Enjoy your pickles, and your shrimp.


----------



## Sophie and Mom (Feb 28, 2012)

vicky said:


> the shrimp don't care how clear the glass is or how much you paid. ;-)
> 
> enjoy your pickles, and your shrimp.


hee hee


----------



## Do78521 (Dec 15, 2006)

yeah those ADA tank really... uhmm cant think of the word for it.. but i bought a 10 gal and take out the trim.. its been up for a month.. and it works perfectly fine.. looks pretty clean too w no leak


----------



## cichlid85 (May 16, 2012)

In my opinion, I cant tell a difference in the glass clairity when I compare to most other tanks. ADA tanks do look nice though and has made me not like the traditional black rim and hood covers anymore!

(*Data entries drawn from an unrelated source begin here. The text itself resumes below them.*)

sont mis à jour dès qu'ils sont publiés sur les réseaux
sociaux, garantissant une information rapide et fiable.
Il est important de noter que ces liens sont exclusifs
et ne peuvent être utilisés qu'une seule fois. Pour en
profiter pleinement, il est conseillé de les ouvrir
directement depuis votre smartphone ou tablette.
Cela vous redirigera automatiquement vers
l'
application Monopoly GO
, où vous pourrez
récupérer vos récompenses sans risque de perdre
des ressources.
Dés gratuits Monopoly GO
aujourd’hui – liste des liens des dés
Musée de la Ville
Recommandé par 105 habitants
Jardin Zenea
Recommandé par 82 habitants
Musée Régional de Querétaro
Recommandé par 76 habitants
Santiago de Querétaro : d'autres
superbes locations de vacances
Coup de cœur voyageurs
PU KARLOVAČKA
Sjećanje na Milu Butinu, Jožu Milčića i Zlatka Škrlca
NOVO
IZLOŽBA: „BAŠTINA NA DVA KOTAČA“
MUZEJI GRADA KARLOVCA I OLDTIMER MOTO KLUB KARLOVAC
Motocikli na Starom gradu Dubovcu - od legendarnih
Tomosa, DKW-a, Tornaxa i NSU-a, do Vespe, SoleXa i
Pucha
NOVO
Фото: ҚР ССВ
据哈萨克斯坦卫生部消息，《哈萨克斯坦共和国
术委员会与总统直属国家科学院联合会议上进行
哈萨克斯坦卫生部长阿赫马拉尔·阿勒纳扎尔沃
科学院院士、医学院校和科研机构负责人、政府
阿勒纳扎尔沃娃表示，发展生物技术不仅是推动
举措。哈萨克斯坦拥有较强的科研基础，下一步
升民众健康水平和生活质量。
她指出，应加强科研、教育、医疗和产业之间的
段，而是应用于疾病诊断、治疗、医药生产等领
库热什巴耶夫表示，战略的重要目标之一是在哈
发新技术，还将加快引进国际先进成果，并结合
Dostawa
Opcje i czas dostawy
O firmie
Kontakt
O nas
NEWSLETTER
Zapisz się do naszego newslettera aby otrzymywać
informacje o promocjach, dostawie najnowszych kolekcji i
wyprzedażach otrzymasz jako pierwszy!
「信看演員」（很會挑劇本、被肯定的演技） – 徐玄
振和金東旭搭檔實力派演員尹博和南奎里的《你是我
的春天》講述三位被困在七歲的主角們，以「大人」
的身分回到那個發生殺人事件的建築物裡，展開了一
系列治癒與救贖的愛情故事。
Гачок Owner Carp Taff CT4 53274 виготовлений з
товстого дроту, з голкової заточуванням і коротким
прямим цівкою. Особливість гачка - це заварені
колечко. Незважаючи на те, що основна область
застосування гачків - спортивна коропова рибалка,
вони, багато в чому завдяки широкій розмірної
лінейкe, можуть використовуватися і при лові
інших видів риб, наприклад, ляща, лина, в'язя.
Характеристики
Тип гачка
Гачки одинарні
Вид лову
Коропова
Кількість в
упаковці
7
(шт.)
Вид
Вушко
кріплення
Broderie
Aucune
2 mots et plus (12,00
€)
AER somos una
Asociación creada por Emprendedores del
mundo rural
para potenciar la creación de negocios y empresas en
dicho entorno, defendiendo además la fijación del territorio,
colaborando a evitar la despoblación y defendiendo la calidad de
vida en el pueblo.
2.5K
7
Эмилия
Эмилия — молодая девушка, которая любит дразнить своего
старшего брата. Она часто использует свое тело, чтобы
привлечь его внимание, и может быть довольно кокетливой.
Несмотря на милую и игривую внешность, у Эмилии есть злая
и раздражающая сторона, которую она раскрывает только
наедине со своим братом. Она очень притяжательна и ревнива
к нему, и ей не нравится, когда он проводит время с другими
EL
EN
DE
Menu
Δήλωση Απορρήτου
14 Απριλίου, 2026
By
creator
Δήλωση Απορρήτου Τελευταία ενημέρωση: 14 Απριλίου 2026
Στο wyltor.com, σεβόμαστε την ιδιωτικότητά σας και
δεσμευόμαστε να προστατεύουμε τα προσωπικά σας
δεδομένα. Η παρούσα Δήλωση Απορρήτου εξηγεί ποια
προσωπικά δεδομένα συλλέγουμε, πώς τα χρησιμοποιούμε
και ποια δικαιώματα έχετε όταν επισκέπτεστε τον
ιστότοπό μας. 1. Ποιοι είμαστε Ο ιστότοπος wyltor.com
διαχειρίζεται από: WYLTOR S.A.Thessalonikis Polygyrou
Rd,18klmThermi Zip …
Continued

I dont mean to advertise for this company, but I just got a 3 gallon all glass set up and am very impressed with it. The price is awesome compared to what I have been seeing out there. It was $45 usd!

If you are looking, i would recommend it. Its called Picotope, by JBJ.
I have been looking for an all glass nano but was only finding acrylic or the all glass ones I did find were more than I wanted to spend.


----------



## fjord (Sep 22, 2011)

I recently saw some small cube nano tanks by Eheim, Aquastyle I think, that ship with an inside filter and LED, about 4, 6 and 9 gallon as I recall that I thought were quite attractive and somewhat reasonable considering they are a complete setup. Seems the best prices I've noted are on ebay. I don't have any experience with them, however. Also search for Mr. Aqua Cube Frameless Glass Aquariums at Marine Depot. They have a 3 gallon bowfront that's about $27.


----------